Plavix® (clopidogrel bisulfate, Bristol-Myers Squibb/Sanofi Pharmaceuticals) is an antiplatelet drug indicated for prevention of atherosclerotic events. It is indicated for use with patients who have had a recent stroke or MI, or for patients with peripheral artery disease.

In a large study called CAPRIE, a randomized, blinded trial of clopidogrel vs. aspirin in patients at risk of ischemic events, Plavix was compared to aspirin for effectiveness and safety in reducing atherosclerotic events. It was found to be modestly superior to aspirin, with less risk of gastrointestinal bleeding or intracranial hemorrhage.1 The outcomes specifically studied were ischemic stroke, MI and other vascular deaths.

The CURE trial—clopidogrel in unstable angina to prevent recurring events—was derived from the CAPRIE study and patients were randomized into two groups: one given Plavix and aspirin, the other aspirin alone. The patients who were on both medications achieved a 20 percent reduction in recurrent cardiovascular events, which is a larger reduction than being on Plavix alone.2 These findings are preliminary.

How the Drug Works
Plavix works by inhibiting ADP-induced platelet aggregation. This effect is irreversible and so the platelet remains "less sticky" for the remainder of its life. Dosed at 75 mg once daily, changes in platelet aggregation are measurable 2 hours after the first dose, with the body reaching a steady state between the third and seventh day of treatment. Conversely, discontinuation of therapy results in normal platelet aggregation returning after about 5 days.

This medicine can be taken without regard to food and is metabolized extensively through the liver. It is one of the lesser metabolites that exerts the antiplatelet activity. The metabolites are excreted almost evenly between the renal and fecal routes. Plavix is highly protein bound. No dosage adjustments were found to be necessary in the geriatric population, those who are renally impaired or according to gender. It is rated category B in pregnancy, and was not studied in nursing mothers or in children.

Precautions: Even though Plavix was found to be safer than aspirin, care must be taken with patients at risk for increased bleeding from trauma, surgery or pathological bleeding conditions such as peptic ulcer.
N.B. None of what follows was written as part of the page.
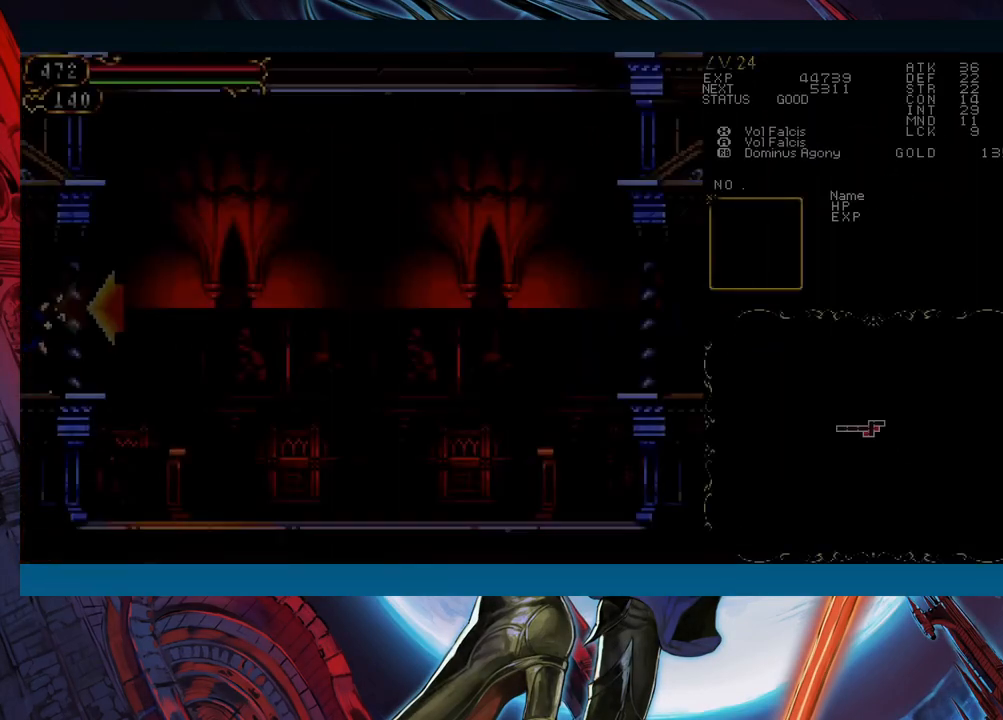
{"buttons": [], "left_stick": "right", "events": []}
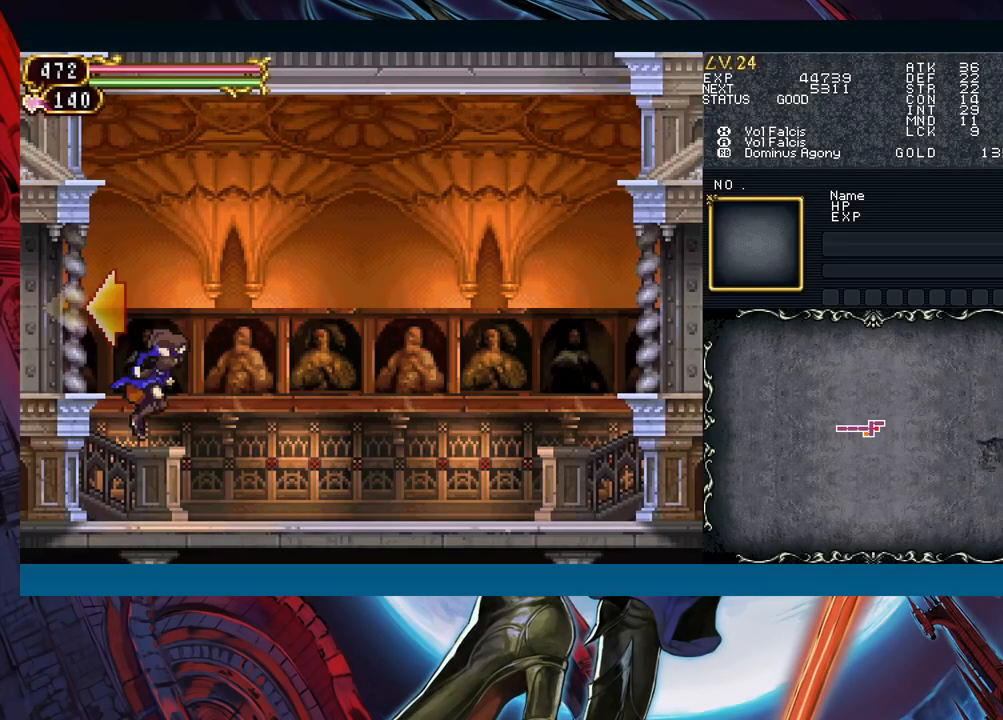
{"buttons": [], "left_stick": "down-right", "events": [[100, "left_stick", "left"], [117, "Y", "down"], [150, "B", "down"], [167, "Y", "up"], [200, "left_stick", "down-right"], [250, "B", "up"], [333, "B", "down"], [350, "B", "up"]]}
If a patient is scheduled for an invasive procedure, Plavix should be discontinued 7 days prior to the procedure. Caution also should be taken with patients who are on a drug that increases the risk of gastrointestinal bleeding. Because Plavix is metabolized in the liver, patients with severe hepatic dysfunction should be closely monitored.

Plavix is contraindicated in patients who have a hypersensitivity to the drug or who have an active pathological bleed such as a peptic ulcer or intracranial hemorrhage.

Drug Interactions: Interestingly enough, aspirin did not interfere with Plavix's function but did potentiate aspirin's effect on collagen-induced platelet aggregation. For patients on heparin, Plavix did not necessitate changing the dose of heparin. Plavix was not directly studied in concomitant use with warfarin. Of concern is the fact that at high doses in vitro, Plavix inhibited the P450-enzymatic pathway in the liver, so caution must be taken with all drugs that are metabolized via that pathway, such as Dilantin® (phenytoin, Parke-Davis), tamoxifen, tolbutamide, warfarin, torsemide, fluvastatin and many NSAIDs.

Side Effects: The primary concern with Plavix is incidence of hemorrhage--2 percent of patients in the CAPRIE study experienced gastrointestinal bleeding, 0.4 percent experienced intracranial bleeding. Patients were closely monitored during the study for severe neutropenia, as this is a concern with the similar drug Ticlid (ticlopidine, Roche Laboratories). Of 9,586 patients, six experienced this side effect. Though the risk is low, it must be considered in patients on Plavix who present with fever or other signs of infection.

Other gastrointestinal side effects, including abdominal pain, dyspepsia, gastritis and constipation, occurred at a rate of 27 percent. Rash occurred in 15.8 percent of patients taking Plavix.

Patient Education: Teach patients to take Plavix consistently on a once-daily basis, and to inform their health care provider of any other medications they may be taking. Inform them of the increased risk of bleeding, as indicated earlier.

If quick reversal of Plavix's pharmacological effects is necessary, it may be necessary to give a platelet transfusion.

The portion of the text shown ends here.